Wisc. State Journal lets readers decide the news

Wisc. State Journal lets readers decide the news January 24, 2006

This, to me seems a smart interactive idea that makes a great more sense than the LA Time’s disasterous “wiki-editorial” try.

Starting this week, you pick the news
Wisconsin State Journal reader Eric Norman of Ridgeway figures he has a better handle than editors on what this newspaper ought to publish on page one.

“Could you please cease printing sports stories on the front page?” Norman asked editors in an e-mail. “You have a sports section; that’s where they belong. The front page is for important news.[…]

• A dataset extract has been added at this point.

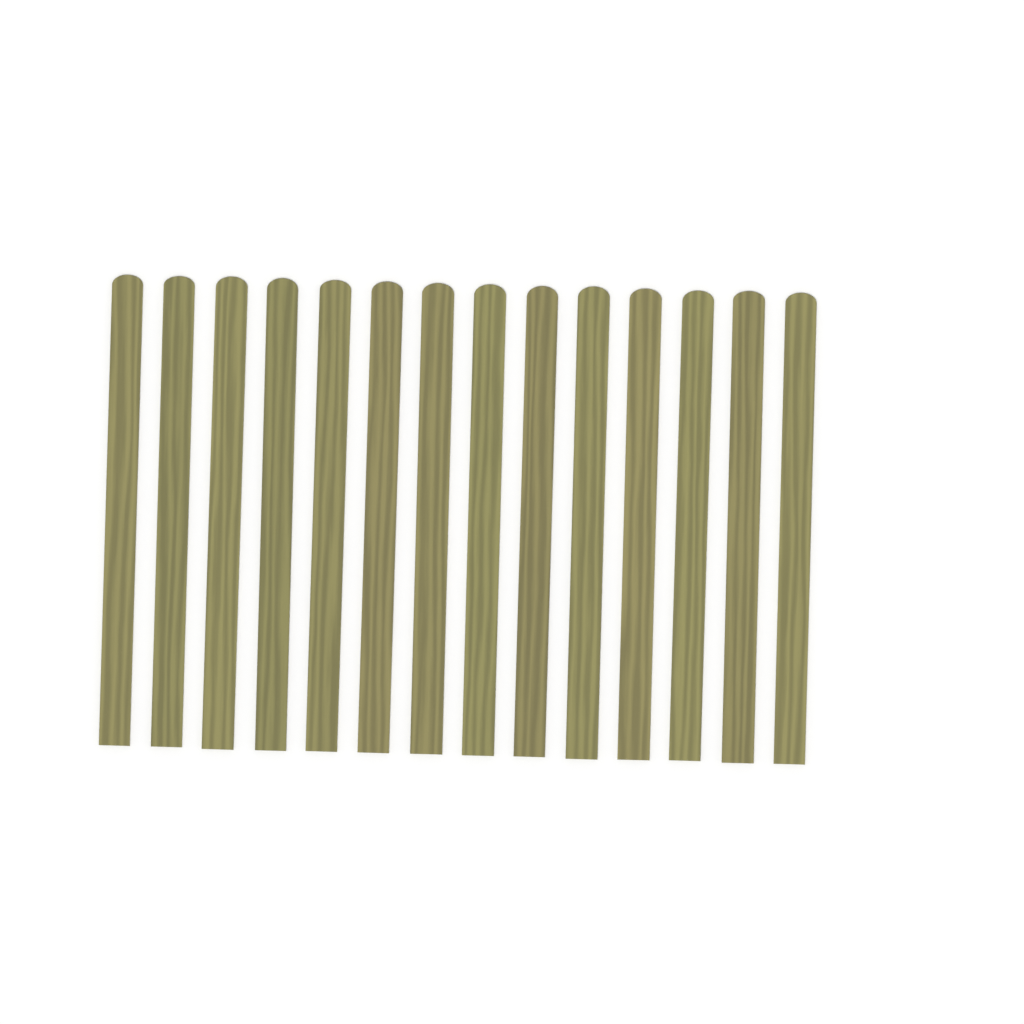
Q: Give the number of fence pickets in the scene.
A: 14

Starting this week, Norman and other readers will get a chance to tell us what they’d most like to read on the next day’s front page and editors will let the majority rule. Starting Monday, and continuing each weekday from 11 a.m.- 4 p.m., our recently redesigned Web site, www.madison.com/wsj, will let readers vote for the news item they’d most want to read.

[…]

In the paper, we’ll identify the day’s top vote-getter with a “reader’s choice” label. Unless later- breaking, major news displaces it, the reader’s choice typically will appear on the front page.

The AP reports on this new scheme thusly:

Tuesday’s front page included the first “reader’s choice,” a look at Ford’s plant closings and job cuts. The wire story, which received 41 percent of the 192 votes cast, beat out stories on ex-convicts who return to Madison and President Bush’s eavesdropping program.

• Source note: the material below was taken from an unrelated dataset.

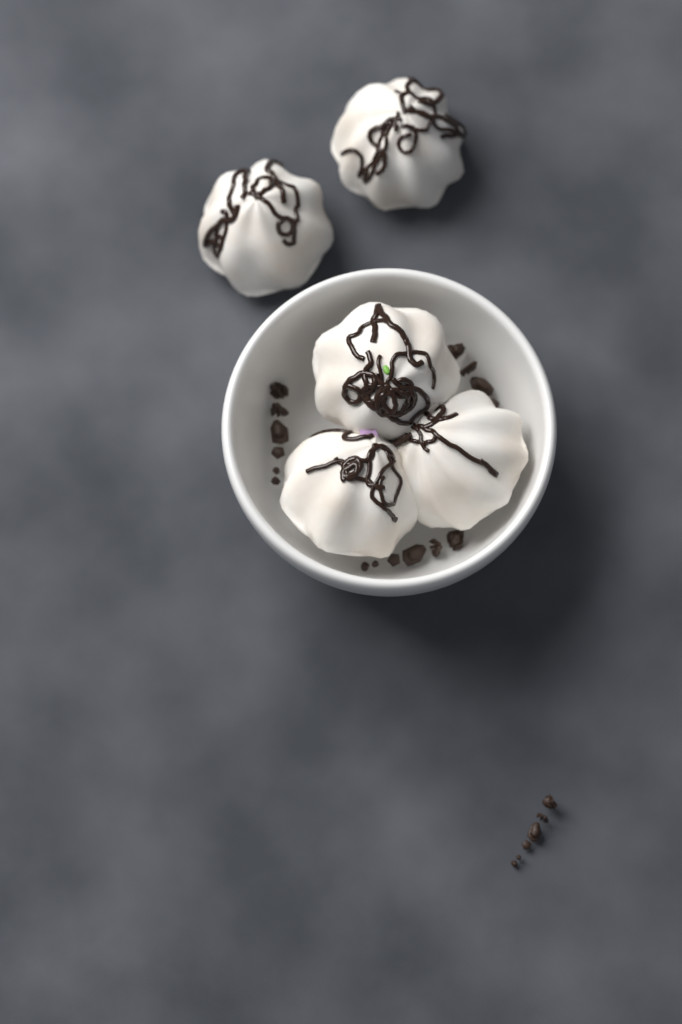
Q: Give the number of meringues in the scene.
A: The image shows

Ellen Foley, editor of the paper, said it was not shirking its responsibility to judge news because editors provide the choices and do not have to follow the readers’ pick.

“The smart editors of America … all understand that interactivity is part of our future,” she said. “Doing that in a credible way and in a transparent way is the trick. This particular feature is appealing because it combines both of those values.”

A journo pal of mine wonders if the readers will choose what he calls “crap” for the front page, Oprah-esque light reading and sports, but I suspect the editors are going to be surprised – and hopefully educated out of their own “bubbles” – at what folks want to read about. And for papers seeing diminishing circulation numbers and declining revenues, this seems to me to be a smart experiment. It will be interesting to see how it pans out.